### JOB
Extract from the entries below, exactly as given, only the lines from the line containing "framed print: present" to the line containing "laptop: present [319,180,416,247]", both lines included.
Top of EXERCISE MATERIAL
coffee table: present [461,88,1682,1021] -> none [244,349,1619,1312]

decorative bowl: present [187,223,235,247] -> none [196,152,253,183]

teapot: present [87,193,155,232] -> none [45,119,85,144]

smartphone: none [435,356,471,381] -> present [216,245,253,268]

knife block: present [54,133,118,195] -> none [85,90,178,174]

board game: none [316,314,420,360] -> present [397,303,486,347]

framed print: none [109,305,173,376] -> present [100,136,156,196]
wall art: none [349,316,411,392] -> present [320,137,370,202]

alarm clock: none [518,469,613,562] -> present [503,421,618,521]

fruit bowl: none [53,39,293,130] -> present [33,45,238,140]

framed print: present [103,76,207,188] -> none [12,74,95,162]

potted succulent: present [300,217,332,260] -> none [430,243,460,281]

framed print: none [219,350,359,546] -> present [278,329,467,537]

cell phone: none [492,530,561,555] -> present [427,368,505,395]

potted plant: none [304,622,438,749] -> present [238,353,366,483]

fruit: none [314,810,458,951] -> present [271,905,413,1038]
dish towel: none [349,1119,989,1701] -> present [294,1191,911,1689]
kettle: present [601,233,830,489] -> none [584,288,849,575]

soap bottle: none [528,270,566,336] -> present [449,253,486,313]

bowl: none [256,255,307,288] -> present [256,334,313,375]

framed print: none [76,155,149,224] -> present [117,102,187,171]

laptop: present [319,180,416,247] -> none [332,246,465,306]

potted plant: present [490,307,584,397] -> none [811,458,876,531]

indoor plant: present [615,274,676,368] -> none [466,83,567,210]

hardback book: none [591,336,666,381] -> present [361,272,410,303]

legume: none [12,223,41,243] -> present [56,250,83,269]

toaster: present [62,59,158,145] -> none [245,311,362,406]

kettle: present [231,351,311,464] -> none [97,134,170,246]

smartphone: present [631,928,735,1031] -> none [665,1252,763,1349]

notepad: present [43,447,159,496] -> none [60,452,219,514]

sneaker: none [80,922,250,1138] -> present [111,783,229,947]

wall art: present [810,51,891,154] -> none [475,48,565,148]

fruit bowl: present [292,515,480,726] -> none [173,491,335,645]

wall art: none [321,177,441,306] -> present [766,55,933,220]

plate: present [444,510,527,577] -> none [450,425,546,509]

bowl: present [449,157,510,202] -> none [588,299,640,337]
Bottom of EXERCISE MATERIAL
### RESULT OF THIS TASK
framed print: present [103,76,207,188] -> none [12,74,95,162]

potted succulent: present [300,217,332,260] -> none [430,243,460,281]

framed print: none [219,350,359,546] -> present [278,329,467,537]

cell phone: none [492,530,561,555] -> present [427,368,505,395]

potted plant: none [304,622,438,749] -> present [238,353,366,483]

fruit: none [314,810,458,951] -> present [271,905,413,1038]
dish towel: none [349,1119,989,1701] -> present [294,1191,911,1689]
kettle: present [601,233,830,489] -> none [584,288,849,575]

soap bottle: none [528,270,566,336] -> present [449,253,486,313]

bowl: none [256,255,307,288] -> present [256,334,313,375]

framed print: none [76,155,149,224] -> present [117,102,187,171]

laptop: present [319,180,416,247] -> none [332,246,465,306]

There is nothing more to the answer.